PORTFOLIO OPTIMIZATION CODE FOLLOWING:

In [None]:
# -------------------------------------------------------------------------------------------------------------------------------------------------------------
# Mean Variance Portfolio Optimization - Markowitz portfolio optimization using cvxpy library for convex optimization problems (not including monthly turnover)
# -------------------------------------------------------------------------------------------------------------------------------------------------------------

#this method is instead of splitting the stocks into 10 portfolios and ranking them. Shorting the lowest and long the highest. This is providing weights to each stock and then choosing the optimal porfolio

import cvxpy as cp
import statsmodels.formula.api as sm

In [None]:
# ---------------------------
# 1. Prepare predicted returns
# ---------------------------

pred_returns = pred_out.pivot(index="date", columns="id", values="exp_ret").fillna(0)

pred_returns["year_month"] = pred_returns["date"].dt.to_period("M")

pred_ret_monthly = pred_returns.groupby("year_month")

mu = np.array(pred_returns.mean())

covMatrix = pred_returns.cov().values

noa = pred_returns.shape[1] #determining the number of stocks

In [None]:
# ---------------------------
# 2. Set up optimization problem
# ---------------------------

w = cp.Variable(noa) #creating a variable for the weights 

gamma = 3 #Higher gamma meens more risk adverse. Lower gamma meens taking on more risk

ret = mu @ w
risk = cp.quad_form(w, covMatrix)

goal = cp.Maximize((ret - risk*gamma))

constraints = [ #can add constraint w>=0 would give a long only portfolio. Maybe look into different possible constraints that could make the optimization better
    cp.sum(w) == 1 #fully invested
]

problem = cp.Problem(goal, constraints) #not sure why I am getting error with constraints type but I think it is just because files are not loaded
problem.solve(solver=cp.SCS)

#weights_opt = pd.DataFrame( Adding weights to the dataframe pred_returns. May be useful.
   # w.value, index=pred_returns.columns, columns=["Weight"]
#)
#print(weights_opt.round(4))

In [None]:
# -----------------------------------------------
# 3. Compute portfolio returns performace metrics
# -----------------------------------------------

portfolio_returns = np.dot(pred_returns.values, w.value)

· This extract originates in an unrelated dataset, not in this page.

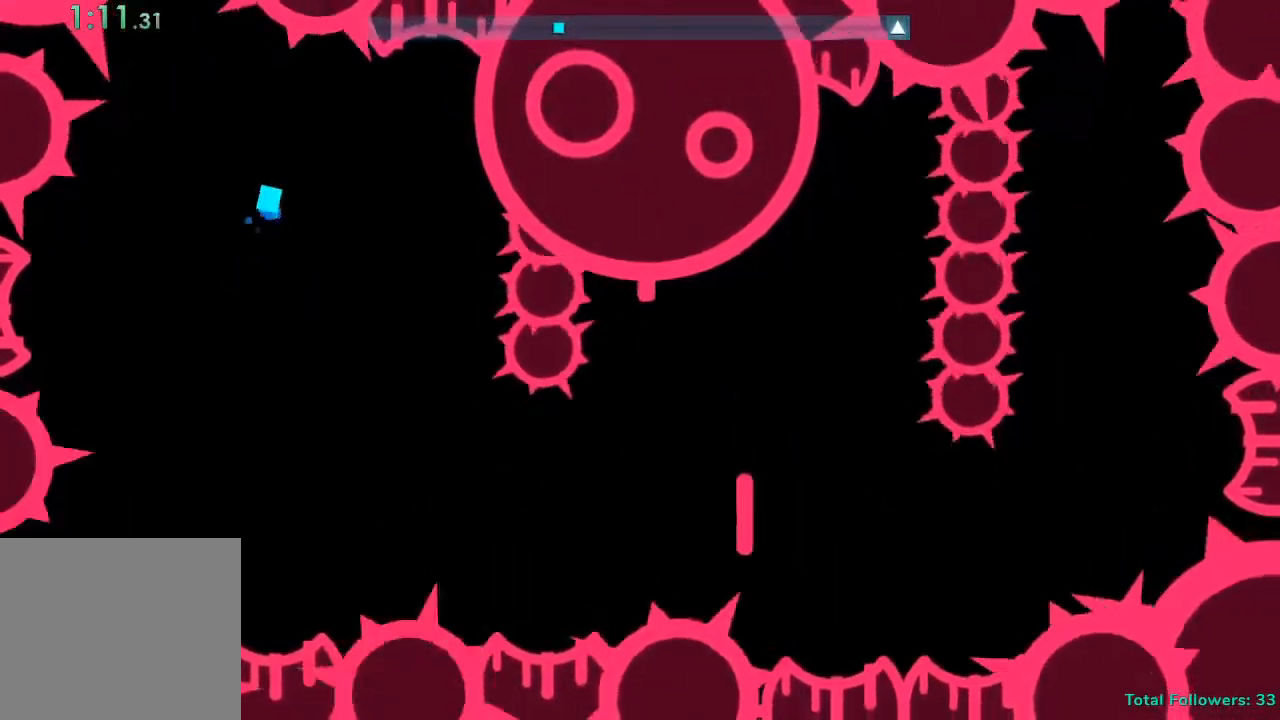
{"buttons": [], "left_stick": "center", "right_stick": "center", "events": [[84, "left_stick", "center"], [250, "L2", "down"], [300, "L2", "up"], [300, "left_stick", "left"], [484, "left_stick", "center"]]}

cum_ret = (1+portfolio_returns).cumprod()-1

mkt_csv_path = os.path.join(work_dir, "Quant_Data_Labels/mkt_factor.csv")

portfolio_df = pd.DataFrame({
    "date": pred_returns.index,
    "portfolio": portfolio_returns
})

portfolio_df['year'] = portfolio_df['date'].dt.year #extracting the year
portfolio_df['month'] = portfolio_df['date'].dt.month #extracting the date



def SharpeRatio(returns):
    return returns.mean() / returns.std() * np.sqrt(12)

def maxDrawDown(cum_returns):
    running_max = np.maximum.accumulate(cum_returns + 1)
    dd = (cum_returns + 1) / running_max - 1
    return dd.max()

def annualizedReturn(returns):
    return returns.mean()*12 #multiply the average monthly returns by 12 to get the average yearly return

def anualizedStd(returns):
    return returns.std() * 12

def maxmonthLoss(returns):
    return returns.min() #np.min(returns)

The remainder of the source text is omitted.